In a letter submitted to Under Secretary for Benefits Paul Lawrence, the coalition asks the department to postpone and reevaluate changes made to its longstanding claims review policy. In April, the VA announced plans to rescind its decades-old policy of allowing accredited veterans service organizations (VSOs) to review claims decisions prior to finalization. The coalition argues that the change will further delay benefits veterans have already earned.
For decades, the VA has given accredited VSOs a 48-hour period to review claims decisions prior to the department issuing its final determination. According to the VA, review by VSOs helps identify any errors or issues that may require clarification or additional discussion prior to the claim being promulgated. But in April, the VA announced the VSO review process would be rescinded, meaning that any corrections or clarifications must be made after a final determination on a claim has been issued.

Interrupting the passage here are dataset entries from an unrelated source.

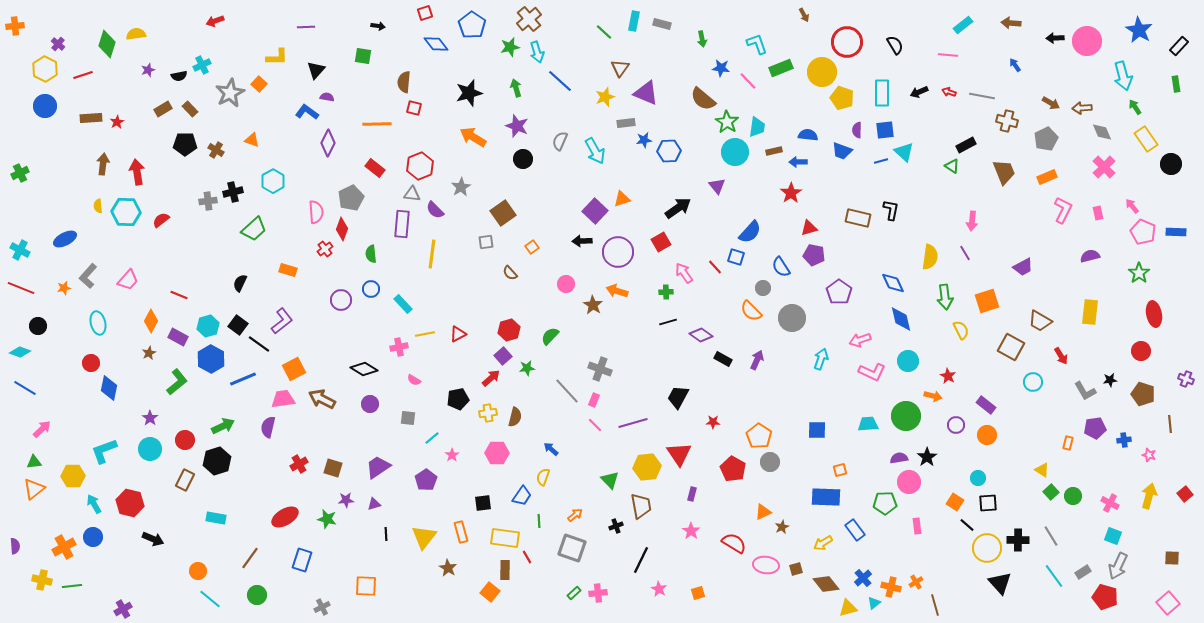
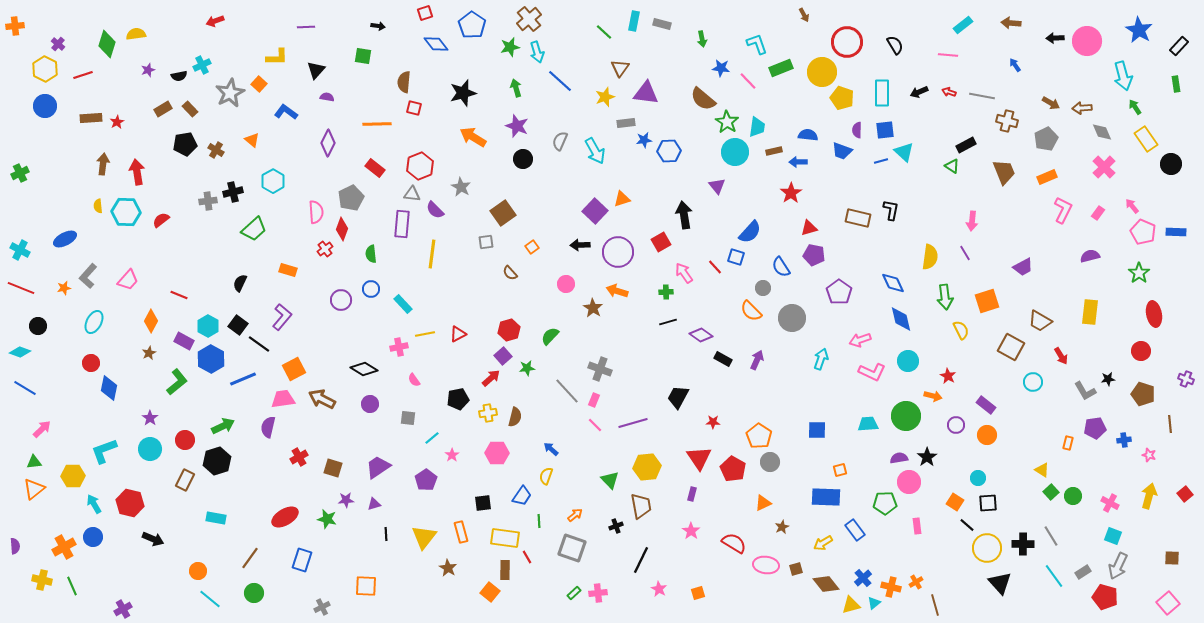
black star at (469, 93): moved 6 px left
purple triangle at (646, 93): rotated 16 degrees counterclockwise
blue L-shape at (307, 112): moved 21 px left
orange triangle at (252, 140): rotated 21 degrees clockwise
black pentagon at (185, 144): rotated 10 degrees counterclockwise
gray star at (461, 187): rotated 12 degrees counterclockwise
black arrow at (678, 208): moved 6 px right, 7 px down; rotated 64 degrees counterclockwise
pink rectangle at (1098, 213): rotated 48 degrees clockwise
black arrow at (582, 241): moved 2 px left, 4 px down
brown star at (593, 305): moved 3 px down
purple L-shape at (282, 321): moved 4 px up; rotated 12 degrees counterclockwise
cyan ellipse at (98, 323): moved 4 px left, 1 px up; rotated 40 degrees clockwise
cyan hexagon at (208, 326): rotated 15 degrees counterclockwise
purple rectangle at (178, 337): moved 6 px right, 4 px down
pink semicircle at (414, 380): rotated 24 degrees clockwise
black star at (1110, 380): moved 2 px left, 1 px up
red triangle at (679, 454): moved 20 px right, 4 px down
red cross at (299, 464): moved 7 px up
yellow semicircle at (543, 477): moved 3 px right, 1 px up
orange triangle at (763, 512): moved 9 px up
black cross at (1018, 540): moved 5 px right, 4 px down
green line at (72, 586): rotated 72 degrees clockwise
green circle at (257, 595): moved 3 px left, 2 px up
yellow triangle at (848, 608): moved 3 px right, 3 px up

“It is a concern that the 48-hour review period is being withdrawn especially when locally, we have over 10,000 veterans and just one accredited veterans service organization to assist them with filing claims. They should not have to go through more red tape to receive their benefits, nor should they have to deal with a confusing and lengthy appeal process on inaccurate claims,” AG Camacho said.
In the letter, the coalition points out that review by VSOs provides the last opportunity to identify and correct errors in claims before they become part of the official record and are used as the basis to deny or diminish benefit awards. Mistakes not caught prior to promulgation can only be rectified through a lengthy and complicated appeals process, meaning veterans must continue to wait to receive the benefits they have earned. In addition, the attorneys general argue that the VA’s decision to implement the policy change comes in the midst of the COVID-19 pandemic, as the VA, VSOs, and veterans are already struggling to follow existing VA policy. Implementing such a significant change as individuals work remotely with access to fewer resources, will further complicate and add to confusion in the VA claims process.
Additionally, the coalition states that the VA has provided no justification for the substantial policy change and has not allowed input from VSOs or veterans. In the letter, the attorneys general urge the VA to postpone implementation of such a dramatic change in order to allow input from VSOs and veterans, and evaluate whether there are alternative solutions that do not completely eliminate a critical step in the review process.
In another veteran-centric initiative last May, AG Camacho joined a bipartisan coalition of his colleagues urging the U.S. Department of Education to discharge the student loans of veterans who were disabled as part of their service.
Joining Attorneys General Camacho, Raoul and Ravnsborg in filing the comment letter are the attorneys general of Alaska, American Samoa, California, Colorado, Connecticut, Delaware, the District of Columbia, Idaho, Iowa, Kansas, Kentucky, Maine, Maryland, Massachusetts, Michigan, Minnesota, Missouri, Montana, Nebraska, Nevada, New Jersey, New Mexico, New York, North Carolina, North Dakota, Ohio, Oklahoma, Oregon, Pennsylvania, Puerto Rico, Rhode Island, South Carolina, Utah, Vermont, Virginia, Washington, West Virginia, and Wisconsin.